Problem set:
[1] Reproduce the RAD passage word for word, from "While Congress has" to "by 27 percent.".
[2] According to the RAD passage, by what percentage did appropriations for public housing's Capital Fund decrease between fiscal year 2005 and fiscal year 2015?
[3] Pick up the RAD passage after its final sentence and carry it forward.
Reading text START
While Congress initially authorized just 65,000 units to be transferred—roughly five percent of the nation’s 1.2 million public housing stock—it later upped the RAD cap to 185,000 units, under pressure from the Obama administration and a coalition of public housing authorities, real estate developers, and other stakeholders. In August 2014, I took a deep look at the RAD program, and explored the concerns that tenants and housing advocates shared about its risks.

Last week I spoke with Alex Schwartz, a professor of urban policy at The New School, who has been researching some preliminary RAD data. He presented his unpublished findings at the International Sociological Association RC43 Conference this past September.

One key assumption behind RAD is that public housing was never that politically popular to begin with, and that it’s unlikely it’ll become more popular in the near future. Due to its low level of political support, (despite residents who live there being relatively satisfied), Congress has financially starved the program for decades; HUD estimates that nearly $30 billion would be required to repair and rehab the units at this point. And the longer it takes to make such repairs, the more unsafe and uninhabitable the units will become. Each year, roughly 10,000 units are permanently removed from the public housing program, through demolition or dispositions.

Through RAD, public housing units are “converted” into Project-Based Section 8 rentals, thereby becoming eligible for debt financing, tax credits, and other private funding sources that can be used to help cover rehab and maintenance costs.

While Congress has decreased federal funding for public housing over the past two decades, it has increased funding for project-based rental assistance during this time. Between fiscal year 2005 and fiscal year 2015, appropriations for project-based rental assistance increased by 82 percent, and appropriations for public housing’s Capital Fund decreased by 27 percent.

In other words, by transferring the affordable units out of the public housing program into one that has received more political and financial support, RAD proponents feel they will be better able to preserve the physical units over the long haul, even if they become less “public” as a result.

In his paper, Schwartz explains that:

Historically, because project-based rental assistance is largely used to support low-income properties with subsidy contracts involving private owners, Congress has been reluctant to undermine these contracts by failing to appropriate adequate sums for the program. If appropriations for project-based rental assistance falls short of the need required by the subsidy contracts, the properties would be at risk of foreclosure. At times Congress has delayed its appropriations for this program, and sometimes it has provided funding for less than a full year, but it has seldom cut back support for project-based rental assistance by a substantial amount.
Reading text END
Available data START
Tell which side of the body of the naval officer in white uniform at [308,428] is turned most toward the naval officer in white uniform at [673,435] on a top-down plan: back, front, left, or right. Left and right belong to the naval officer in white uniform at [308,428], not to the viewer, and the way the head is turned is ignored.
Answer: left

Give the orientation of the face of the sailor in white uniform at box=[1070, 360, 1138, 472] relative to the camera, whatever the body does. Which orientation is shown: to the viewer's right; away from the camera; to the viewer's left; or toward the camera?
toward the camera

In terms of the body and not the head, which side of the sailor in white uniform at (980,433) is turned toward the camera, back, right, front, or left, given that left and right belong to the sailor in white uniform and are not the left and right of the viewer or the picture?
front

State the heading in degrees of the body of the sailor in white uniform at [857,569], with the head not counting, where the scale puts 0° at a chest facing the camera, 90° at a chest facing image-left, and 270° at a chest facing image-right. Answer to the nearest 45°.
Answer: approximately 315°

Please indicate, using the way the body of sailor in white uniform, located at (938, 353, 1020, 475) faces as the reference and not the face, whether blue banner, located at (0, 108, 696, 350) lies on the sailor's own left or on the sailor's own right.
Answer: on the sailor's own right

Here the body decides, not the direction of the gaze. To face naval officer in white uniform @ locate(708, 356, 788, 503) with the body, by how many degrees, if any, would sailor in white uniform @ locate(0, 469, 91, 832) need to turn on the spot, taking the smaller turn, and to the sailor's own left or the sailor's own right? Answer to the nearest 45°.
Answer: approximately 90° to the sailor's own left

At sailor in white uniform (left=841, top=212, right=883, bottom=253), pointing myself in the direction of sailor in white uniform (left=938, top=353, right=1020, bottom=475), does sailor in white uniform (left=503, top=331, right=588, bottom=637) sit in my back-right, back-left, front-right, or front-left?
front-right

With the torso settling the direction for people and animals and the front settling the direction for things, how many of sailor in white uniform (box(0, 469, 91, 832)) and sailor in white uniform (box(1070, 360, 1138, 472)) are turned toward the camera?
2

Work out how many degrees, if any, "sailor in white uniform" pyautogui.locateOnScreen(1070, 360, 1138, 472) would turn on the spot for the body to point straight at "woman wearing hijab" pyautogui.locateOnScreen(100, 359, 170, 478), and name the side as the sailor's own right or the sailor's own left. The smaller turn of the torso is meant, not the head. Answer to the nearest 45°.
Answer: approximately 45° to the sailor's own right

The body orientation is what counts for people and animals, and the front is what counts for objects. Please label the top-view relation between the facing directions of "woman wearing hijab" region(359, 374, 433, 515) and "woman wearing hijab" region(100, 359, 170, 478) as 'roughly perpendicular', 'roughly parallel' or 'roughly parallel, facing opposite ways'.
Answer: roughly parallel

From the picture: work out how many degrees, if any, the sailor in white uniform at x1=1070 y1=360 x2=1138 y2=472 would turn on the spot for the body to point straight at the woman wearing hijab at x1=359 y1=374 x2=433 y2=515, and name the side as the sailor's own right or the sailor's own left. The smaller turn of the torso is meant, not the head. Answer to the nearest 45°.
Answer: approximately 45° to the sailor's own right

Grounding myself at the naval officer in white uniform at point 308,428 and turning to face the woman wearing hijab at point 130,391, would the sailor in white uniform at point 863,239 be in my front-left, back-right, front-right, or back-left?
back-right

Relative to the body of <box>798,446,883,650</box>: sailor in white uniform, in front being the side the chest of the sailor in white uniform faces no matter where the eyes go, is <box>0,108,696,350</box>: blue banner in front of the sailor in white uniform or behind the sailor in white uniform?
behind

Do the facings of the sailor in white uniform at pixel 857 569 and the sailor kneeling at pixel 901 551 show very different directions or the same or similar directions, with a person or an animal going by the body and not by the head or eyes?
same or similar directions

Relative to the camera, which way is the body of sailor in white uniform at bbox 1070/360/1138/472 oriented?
Available data END
Outputs by task:
[1]
While Congress has decreased federal funding for public housing over the past two decades, it has increased funding for project-based rental assistance during this time. Between fiscal year 2005 and fiscal year 2015, appropriations for project-based rental assistance increased by 82 percent, and appropriations for public housing’s Capital Fund decreased by 27 percent.

[2] 27 percent.

[3]
The biggest takeaway, for me, is that there’s a great possibility that public housing will ultimately end in the United States. While RAD is often framed as a way to “save public housing”—that’s not quite accurate. RAD is designed to help fund much-needed capital repairs, and provide financing options to keep the units habitable and affordable in the future. But the only way it works is by transferring the properties out of the public housing program, and into the Project-Based Section 8 world.

Schwartz thinks there are some units that are in such bad shape, located mostly in high-poverty neighborhoods, that not even tax credits, mortgage financing, and other RAD funding streams will be sufficient to attract private developers to fix them up. In light of this, the Obama administration requested that Congress appropriate $10 million to the RAD program, to help repair those units with particularly challenging needs. But Congress was adamant that RAD remain a “revenue-neutral” program, and refused to do so.

What this means is that if RAD expands, which it likely will, then we’ll see most affordable units transferred out of the public housing program, and those that remain will be the ones in the most abysmal shape.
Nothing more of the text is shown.